**Your assignment**
Please copy out the entries again, from their first line through the line that contains "Nightingale Nurses is", including both of those lines.

**Information given**
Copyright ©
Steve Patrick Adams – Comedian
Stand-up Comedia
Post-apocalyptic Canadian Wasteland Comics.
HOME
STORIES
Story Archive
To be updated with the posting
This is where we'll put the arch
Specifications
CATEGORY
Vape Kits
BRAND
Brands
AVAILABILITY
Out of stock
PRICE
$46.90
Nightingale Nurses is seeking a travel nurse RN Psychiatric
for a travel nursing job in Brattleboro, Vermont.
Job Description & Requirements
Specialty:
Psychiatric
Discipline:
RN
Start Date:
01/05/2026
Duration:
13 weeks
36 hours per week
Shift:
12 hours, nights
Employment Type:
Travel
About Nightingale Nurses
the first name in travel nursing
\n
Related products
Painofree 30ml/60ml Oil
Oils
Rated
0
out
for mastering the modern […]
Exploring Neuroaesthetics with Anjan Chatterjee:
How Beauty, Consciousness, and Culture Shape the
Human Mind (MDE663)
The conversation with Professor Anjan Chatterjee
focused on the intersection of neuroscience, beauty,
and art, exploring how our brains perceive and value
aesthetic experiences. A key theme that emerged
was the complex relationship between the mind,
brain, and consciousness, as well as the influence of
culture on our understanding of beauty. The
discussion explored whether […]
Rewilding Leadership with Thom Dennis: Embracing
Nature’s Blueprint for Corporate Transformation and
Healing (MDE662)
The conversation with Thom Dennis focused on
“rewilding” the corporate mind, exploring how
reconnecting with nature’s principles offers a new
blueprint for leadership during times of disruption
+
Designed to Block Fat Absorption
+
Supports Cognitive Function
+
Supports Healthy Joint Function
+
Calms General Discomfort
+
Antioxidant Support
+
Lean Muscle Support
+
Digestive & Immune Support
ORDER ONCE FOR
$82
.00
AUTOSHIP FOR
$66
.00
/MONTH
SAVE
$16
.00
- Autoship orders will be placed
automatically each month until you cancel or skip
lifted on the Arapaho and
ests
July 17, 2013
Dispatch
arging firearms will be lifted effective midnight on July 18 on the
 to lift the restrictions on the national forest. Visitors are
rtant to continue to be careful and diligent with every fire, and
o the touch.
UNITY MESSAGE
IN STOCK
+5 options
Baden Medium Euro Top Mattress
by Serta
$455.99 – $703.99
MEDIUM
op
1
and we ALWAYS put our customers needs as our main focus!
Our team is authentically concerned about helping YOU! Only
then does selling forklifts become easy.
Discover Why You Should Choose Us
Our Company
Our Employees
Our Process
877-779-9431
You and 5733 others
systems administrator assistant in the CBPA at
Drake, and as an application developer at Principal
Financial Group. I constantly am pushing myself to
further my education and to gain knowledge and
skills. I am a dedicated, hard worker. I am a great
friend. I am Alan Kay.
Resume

**Response to this exercise**
Copyright ©
Steve Patrick Adams – Comedian
Stand-up Comedia
Post-apocalyptic Canadian Wasteland Comics.
HOME
STORIES
Story Archive
To be updated with the posting
This is where we'll put the arch
Specifications
CATEGORY
Vape Kits
BRAND
Brands
AVAILABILITY
Out of stock
PRICE
$46.90
Nightingale Nurses is seeking a travel nurse RN Psychiatric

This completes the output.